**TEXTE FOURNI**
####################

Macron, le symptôme de la décrépitude d’un système
Je l’avoue bien volontiers, je partage l’exaspération de beaucoup d’amis, de camarades, croisés ces derniers jours, devant l’esbroufe médiatique suscité par la démission du ministre de l’Économie. Il est vrai que rarement la politique se sera vue abaissée à ce point, l’autopromotion d’un personnage, emblématique de la consanguinité entre la haute technocratie d’État et le monde des affaires bien qu’il affectât ostensiblement de pourfendre cette petite caste, ayant pour principal résultat de dessécher davantage le débat dans notre pays. Pourtant, je veux aujourd’hui revenir sur le départ de Monsieur Macron.
Non, bien sûr, que j’estime utile de redire, à la suite de tant de commentateurs, à quel point l’événement signe la décrépitude du clan gouvernant, à moins d’un an de l’élection présidentielle. D’ailleurs, qui eût pu ignorer cette réalité, alors que l’on n’avait encore jamais assisté à autant de lâchages ou de limogeages, en si peu de temps, au sommet de l’État, depuis les débuts de la V° République ? Il n’en demeure pas moins que ce dernier épisode en date de la déréliction de l’exécutif – déréliction qui n’induit pas, cela dit, que le tenant du titre renoncera à solliciter le renouvellement de son mandat dans quelques mois – révèle que nous vivons sans doute les derniers soubresauts d’une édification institutionnelle incapable d’affronter les coordonnées d’un nouveau moment historique, la fin de tout un cycle de notre vie publique, un changement d’époque pour tout dire.

####################

**LIGNES DE DONNÉES**
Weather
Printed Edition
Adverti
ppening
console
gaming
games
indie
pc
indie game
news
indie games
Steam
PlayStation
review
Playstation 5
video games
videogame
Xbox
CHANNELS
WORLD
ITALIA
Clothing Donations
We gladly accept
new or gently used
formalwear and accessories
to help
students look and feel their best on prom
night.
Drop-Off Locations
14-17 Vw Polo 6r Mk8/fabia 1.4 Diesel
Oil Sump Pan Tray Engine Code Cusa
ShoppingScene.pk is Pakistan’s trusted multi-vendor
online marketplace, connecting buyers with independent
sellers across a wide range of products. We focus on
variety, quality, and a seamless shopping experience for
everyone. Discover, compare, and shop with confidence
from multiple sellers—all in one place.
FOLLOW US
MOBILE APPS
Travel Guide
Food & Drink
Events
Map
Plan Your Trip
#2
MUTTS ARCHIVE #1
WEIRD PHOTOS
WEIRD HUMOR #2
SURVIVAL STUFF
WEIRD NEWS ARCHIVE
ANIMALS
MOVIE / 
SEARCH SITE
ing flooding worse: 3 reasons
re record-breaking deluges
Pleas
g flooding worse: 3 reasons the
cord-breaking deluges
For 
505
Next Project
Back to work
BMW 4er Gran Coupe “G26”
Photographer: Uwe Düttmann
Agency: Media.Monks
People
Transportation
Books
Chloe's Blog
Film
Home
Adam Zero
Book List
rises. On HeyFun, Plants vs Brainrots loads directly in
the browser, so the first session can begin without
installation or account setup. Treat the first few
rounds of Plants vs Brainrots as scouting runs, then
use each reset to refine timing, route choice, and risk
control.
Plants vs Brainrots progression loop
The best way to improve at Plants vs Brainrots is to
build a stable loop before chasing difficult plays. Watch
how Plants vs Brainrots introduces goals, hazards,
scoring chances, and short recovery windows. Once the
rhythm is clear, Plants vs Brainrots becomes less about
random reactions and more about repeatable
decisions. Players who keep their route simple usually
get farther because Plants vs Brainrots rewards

####################

D'après le texte sur Macron, répondez brièvement à chaque question :
(a) Quel poste Monsieur Macron a-t-il quitté par sa démission ?
(b) Combien de temps restait-il avant l'élection présidentielle ?
(c) Depuis quand n'avait-on jamais vu autant de lâchages ou de limogeages en si peu de temps au sommet de l'État ?
Les lignes n'ont aucun rapport avec le texte sur Macron.

**RÉPONSE**
(a) Il a quitté le poste de ministre de l'Économie.
(b) Il restait moins d'un an.
(c) On n'en avait jamais vu autant depuis les débuts de la Ve République.